И он плетет, плетет черт знает что. На вопрос: «Правильно я говорю?» я уж киваю молча, лишь бы не кричал, не стрелял из пальца.
Но вот я начинаю дремать, и в словах Полковника улавливаю какой-то смысл. Прислушиваюсь. Он вспоминает прошлое. Когда-то он носил портупею и была у него шапка-кубанка. Штаны-галифе оттягивал шестизарядный бульдог. Вся деревня боялась его, Полковника! Никто не смел перечить ему! Скажет слово — шабаш! В любой избе рады были угостить его, а от девок отбою не было. И вот подгадила ему эта учительница, чтоб ей повылазило! Стерва, она приехала сюда и поселилась в домике при школе. Была она красива и чрезвычайно горда. Как ни подъезжал к ней Ефим со своей вежливостью, она не обращала на него внимания.
Как-то приехал в деревню хороший знакомый его из города, увидел учительницу и говорит: «Да это ж Ольга Корсакова, она же из дворянок. Ты, Ефим, проследи за ней».

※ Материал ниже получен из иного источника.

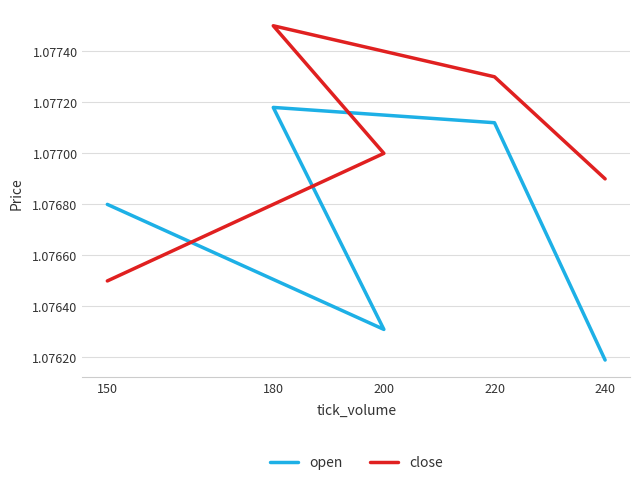

At how many categories does at least one series exceed 1?

5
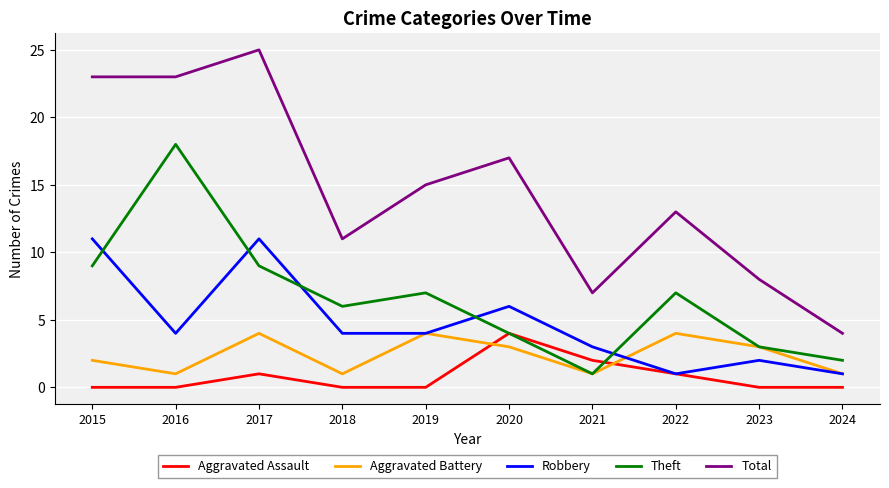

What is the total value across all series at 2015?

45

Ефим намотал это на ус, вечером явился в домик к учительнице. Положил на стол бульдог, учинил допрос насчет ее прошлого и родителей. Припугнул основательно. Пообещал держать все в секрете, ежели она согласна иметь с ним любовь. Учительница вспылила, выгнала его и той же ночью ушла в город. Через три дня приехали укомовские работники, сняли Ефима с должности. Отобрали бульдог. И с той поры начальство будто забыло о нем. Даже на его письма и доносы не обращало внимания.
— И кабы из-за чего, Дмитрич, а то из-за бабы какой-то жизнь моя перевернулась…
Спустя сутки я покидаю избу Полковника. Он настойчиво сует мне деньги:
— Это твои, это твоя половина, Дмитрич.
— Не надо, не надо.
— Ну бог с тобой. Выпить захочешь, завсегда приходи гостем.
Проехал по объектам. Везде спокойно, люди работают. Зима даже чикинцев сделала спокойными, рассудительными. Чикарев после женитьбы остепенился. И на работу ходит в новых валенках, в аккуратной фуфайке. Бригада его перебралась жить в Вязевку, он живет в Клинцах. Мы с ним иногда вместе возвращаемся вечером домой.